PositionSavantsVerdictCondition matériau
StricteCheikh Ibn Utheymin, Ar-RuheylîHaram (interdit)Tous matériaux
NuancéeAl-Fatawa al-Hindiyya, CompagnonsHalal si synthétiqueSynthétique uniquement

📋 L’essentiel à retenir

  • Le hadith prophétique maudit les extensions, mais son interprétation divise les juristes
  • Les fibres synthétiques (PBT, polyester) sont permises selon l’avis nuancé
  • Les cheveux humains restent unanimement interdits par tous les savants
  • La prière et les ablutions restent valides avec des extensions de cils
  • L’intention (niya) détermine la licéité : embellir pour son époux est encouragé

Que disent les savants sur les cils artificiels ?

La question des cils artificiels divise les juristes musulmans depuis l’apparition de cette pratique esthétique. Cette divergence s’explique par deux lectures différentes du hadith prophétique concernant les extensions.

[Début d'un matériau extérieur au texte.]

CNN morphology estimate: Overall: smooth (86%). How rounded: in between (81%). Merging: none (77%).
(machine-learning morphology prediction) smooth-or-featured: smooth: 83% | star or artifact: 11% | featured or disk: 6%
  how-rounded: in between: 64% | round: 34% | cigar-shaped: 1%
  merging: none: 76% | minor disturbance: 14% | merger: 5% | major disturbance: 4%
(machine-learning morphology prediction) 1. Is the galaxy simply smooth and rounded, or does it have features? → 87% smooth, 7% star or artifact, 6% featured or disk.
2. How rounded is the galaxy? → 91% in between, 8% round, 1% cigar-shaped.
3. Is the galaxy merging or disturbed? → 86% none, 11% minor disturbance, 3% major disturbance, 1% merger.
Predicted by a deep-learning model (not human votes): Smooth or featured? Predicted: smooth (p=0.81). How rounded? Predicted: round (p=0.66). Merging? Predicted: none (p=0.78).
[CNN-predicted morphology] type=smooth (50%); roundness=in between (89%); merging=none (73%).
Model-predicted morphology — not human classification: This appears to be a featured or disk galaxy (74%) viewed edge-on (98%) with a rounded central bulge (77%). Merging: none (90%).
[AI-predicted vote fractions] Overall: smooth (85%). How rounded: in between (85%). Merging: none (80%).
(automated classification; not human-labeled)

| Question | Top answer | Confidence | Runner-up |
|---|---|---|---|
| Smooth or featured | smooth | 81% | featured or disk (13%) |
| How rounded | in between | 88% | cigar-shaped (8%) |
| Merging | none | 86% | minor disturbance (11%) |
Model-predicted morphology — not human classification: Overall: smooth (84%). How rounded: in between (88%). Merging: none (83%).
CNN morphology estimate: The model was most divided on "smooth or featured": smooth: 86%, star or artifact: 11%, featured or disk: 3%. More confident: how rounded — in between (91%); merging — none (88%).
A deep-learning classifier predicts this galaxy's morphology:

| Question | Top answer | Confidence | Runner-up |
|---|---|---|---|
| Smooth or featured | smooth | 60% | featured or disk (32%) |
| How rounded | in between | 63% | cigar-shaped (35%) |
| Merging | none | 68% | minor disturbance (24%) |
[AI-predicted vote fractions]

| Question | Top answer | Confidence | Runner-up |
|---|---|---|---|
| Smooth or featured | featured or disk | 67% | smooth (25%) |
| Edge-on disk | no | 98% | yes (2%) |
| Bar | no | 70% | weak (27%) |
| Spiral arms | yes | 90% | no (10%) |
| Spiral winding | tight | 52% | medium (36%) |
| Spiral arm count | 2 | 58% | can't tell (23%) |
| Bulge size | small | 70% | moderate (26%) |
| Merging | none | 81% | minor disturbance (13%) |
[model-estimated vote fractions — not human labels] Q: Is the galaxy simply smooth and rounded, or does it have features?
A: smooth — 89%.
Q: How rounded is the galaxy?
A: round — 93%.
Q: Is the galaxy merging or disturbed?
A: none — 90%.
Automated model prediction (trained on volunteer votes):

L’interdiction stricte de Cheikh Ibn Utheymin

Cheikh Muhammad ibn Salih al-Utheymin (qu’Allah lui fasse miséricorde) a formellement interdit le port de cils postiches. Son argumentation repose sur l’analogie (qiyas) avec les extensions capillaires, déjà prohibées par un hadith authentique.

Le Prophète (ṣallā-llāhu ʿalayhi wa sallam) a déclaré : « Allah a maudit celle qui pose les extensions et celle qui demande les extensions ». Cette malédiction concerne autant l’esthéticienne que la cliente. Selon Cheikh Ibn Utheymin, les cils constituent une extension au même titre que les cheveux, et le jugement s’applique donc identiquement.

Cette position refuse toute distinction selon le matériau utilisé. Que les extensions soient en cheveux humains ou en fibres synthétiques, l’interdiction demeure. L’argument théologique avancé est la modification de la création divine : ajouter artificiellement des éléments inexistants altère la forme naturelle voulue par le Créateur. Cette fatwa figure dans l’ouvrage Fiqh el-libâss wa z-zîna, page 88. Cheikh Souleyman Ar-Ruheylî (qu’Allah le préserve) partage cet avis.

La permission nuancée d’al-Fatawa al-Hindiyya

D’autres juristes adoptent une approche différente, fondée sur les pratiques des Compagnons du Prophète. Selon al-Fatawa al-Hindiyya, recueil de fatwas hanafites, l’interdiction visait spécifiquement les cheveux humains, pas tous les matériaux d’extension.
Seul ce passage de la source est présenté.